- **What is needed**
Can you return all of the records below word for word, with the pictures left out?

- **Task data**
——
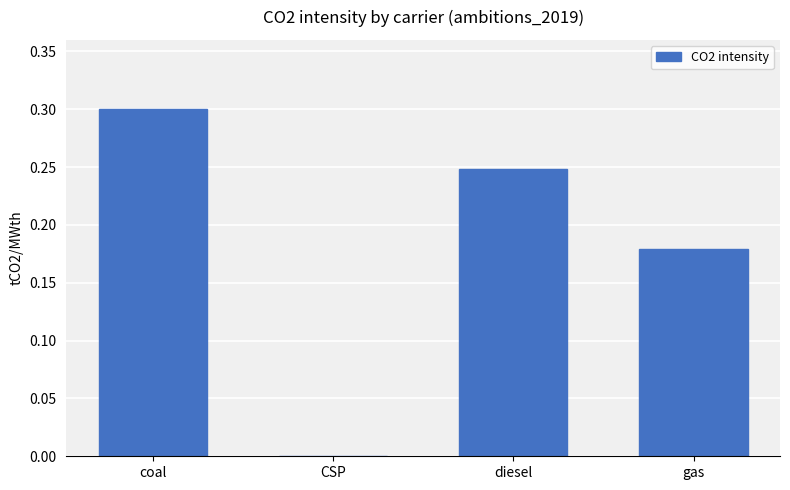

Between CSP and gas, which is larger?

gas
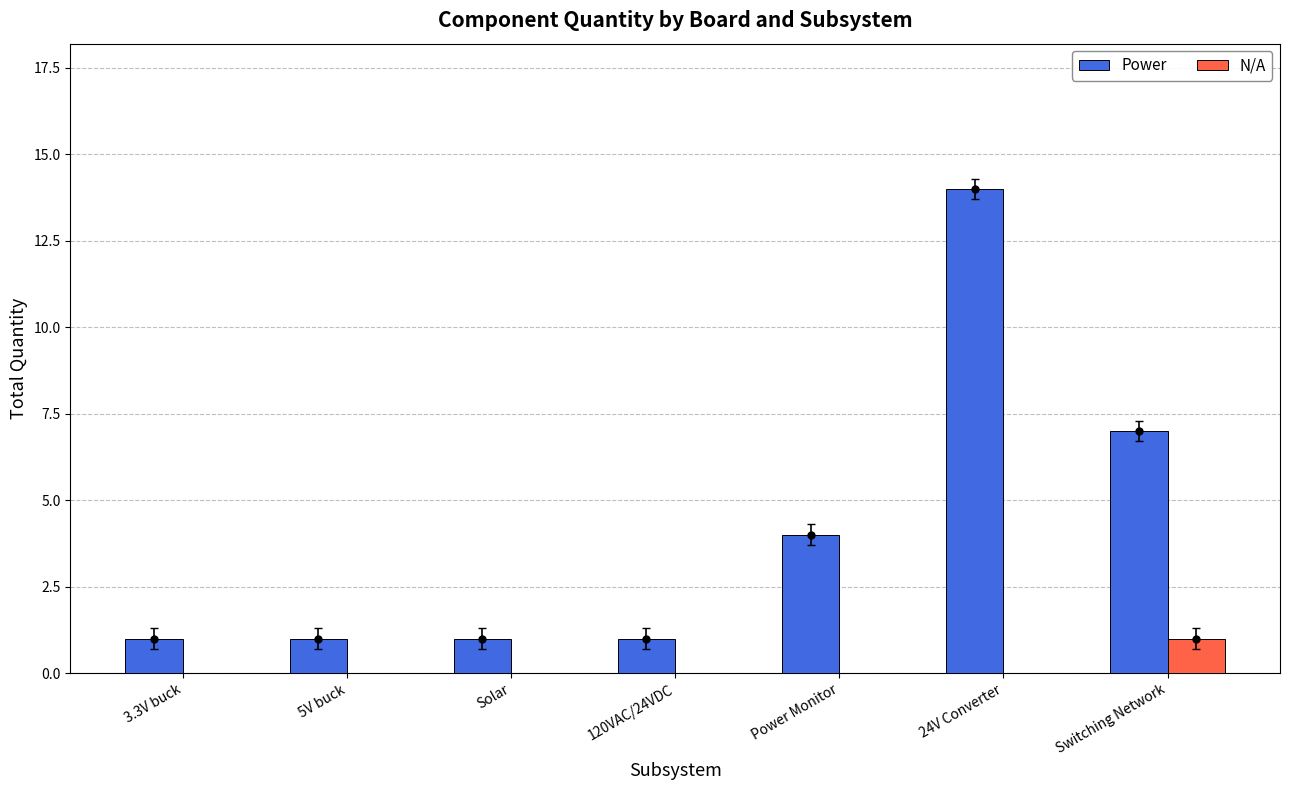

The value of N/A at Power Monitor is 0. True or false?

True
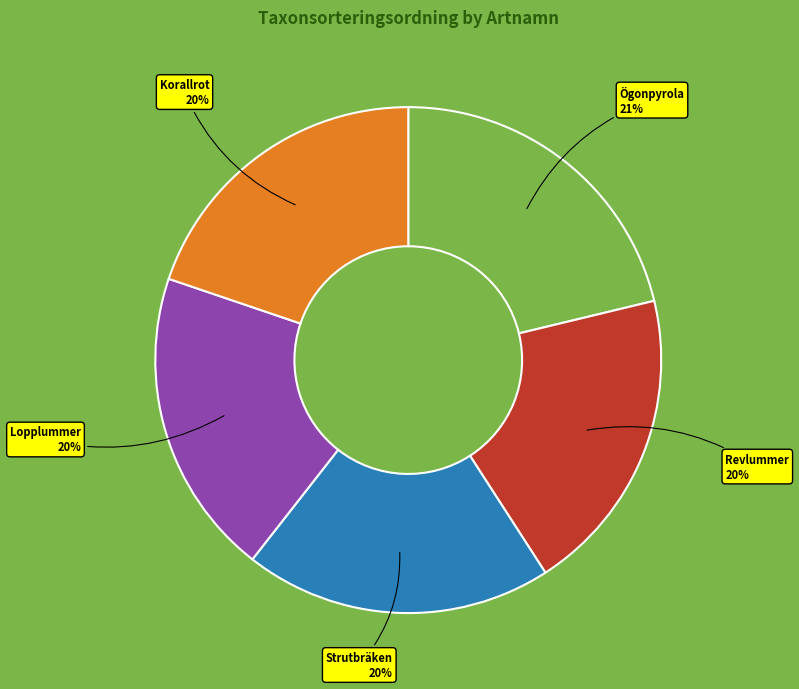

Does Ögonpyrola represent more than half of the total?

No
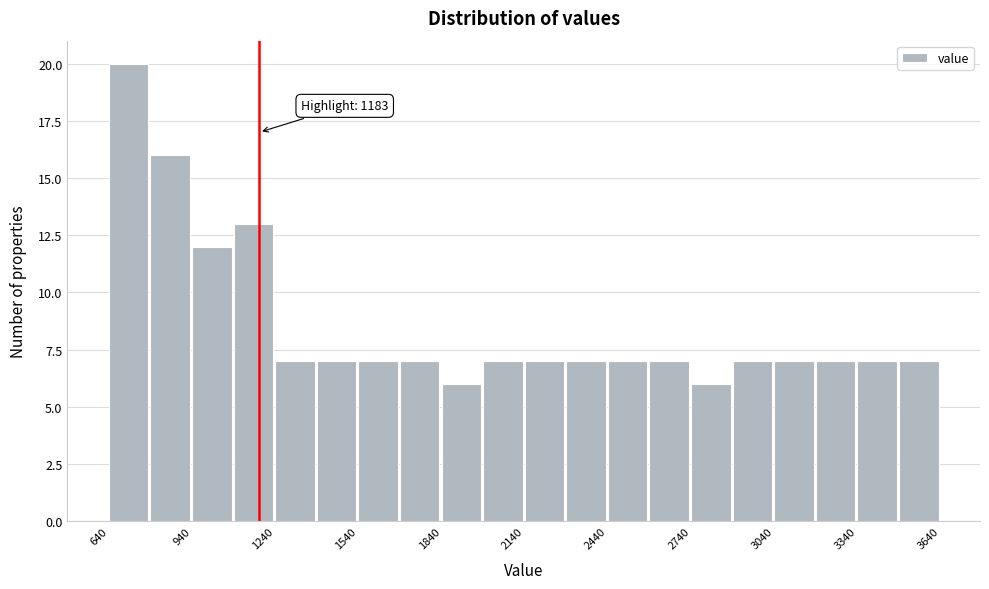

Read against the x-axis, roughly where is the centre of the tallest bar?

700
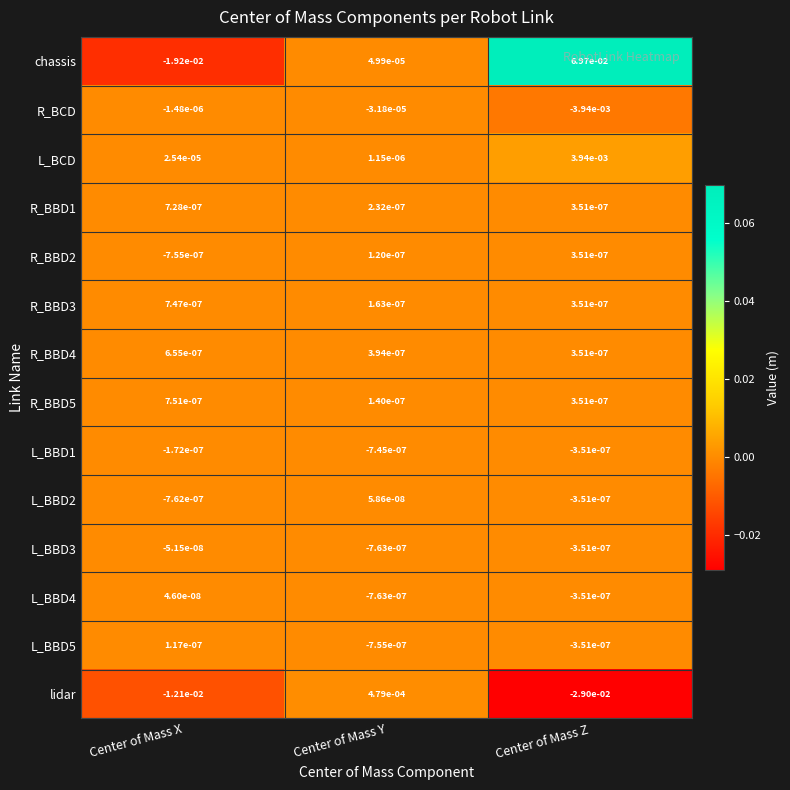

Count the number of categories in the chart.

3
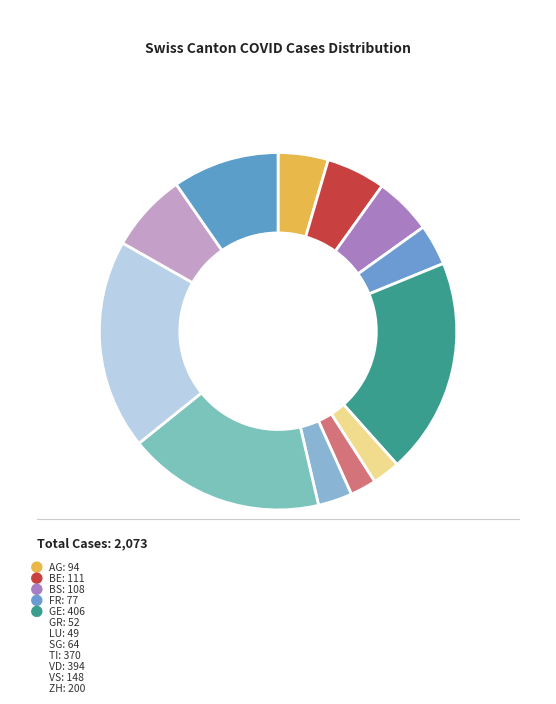

Does BE account for over 50% of the chart?

No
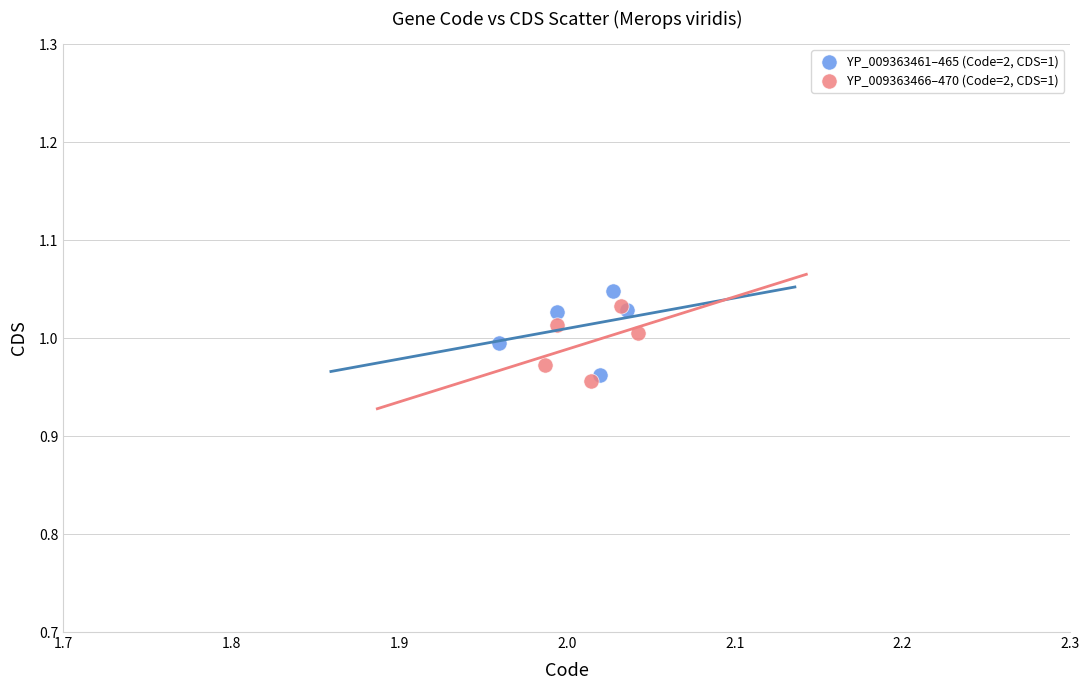

Which series contains the lowest Y value?

YP_009363466–470 (Code=2, CDS=1)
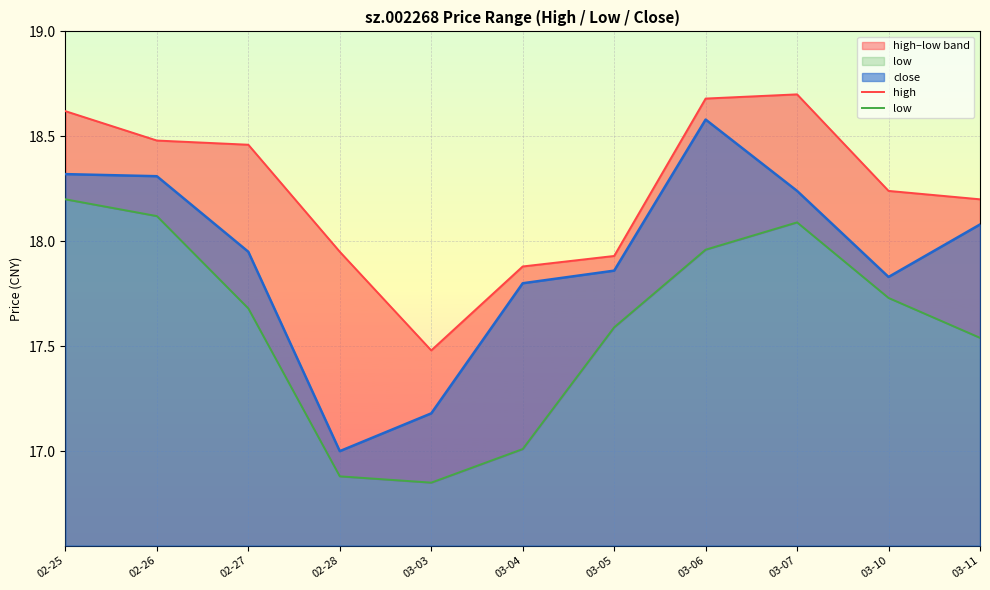

Is it true that close equals 7.9 at 03-11?

False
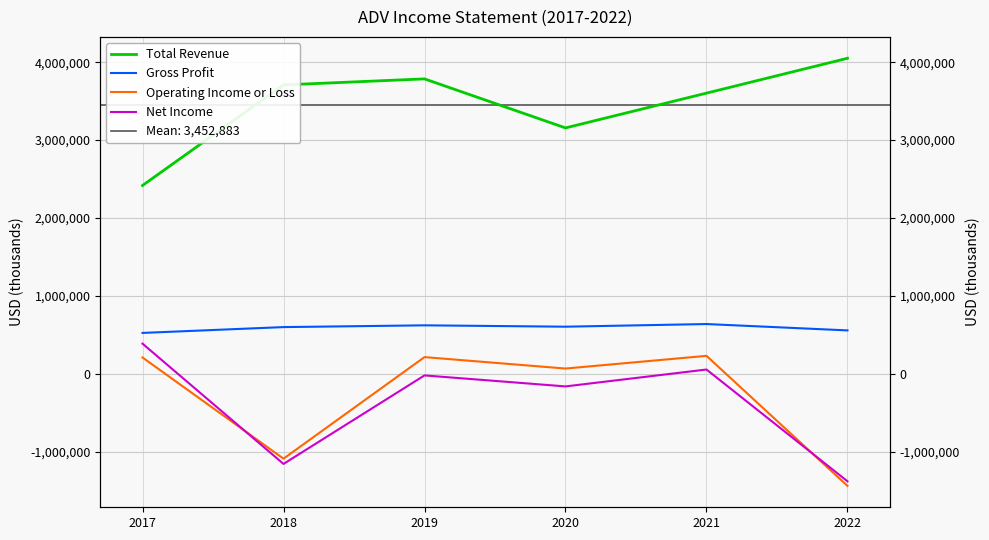

Rank the series at 2020 from highest to lowest value.

Total Revenue, Gross Profit, Operating Income or Loss, Net Income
——
- **Reply to the exercise**
Between CSP and gas, which is larger?

gas

The value of N/A at Power Monitor is 0. True or false?

True

Does Ögonpyrola represent more than half of the total?

No

Read against the x-axis, roughly where is the centre of the tallest bar?

700

Count the number of categories in the chart.

3

Does BE account for over 50% of the chart?

No

Which series contains the lowest Y value?

YP_009363466–470 (Code=2, CDS=1)

Is it true that close equals 7.9 at 03-11?

False

Rank the series at 2020 from highest to lowest value.

Total Revenue, Gross Profit, Operating Income or Loss, Net Income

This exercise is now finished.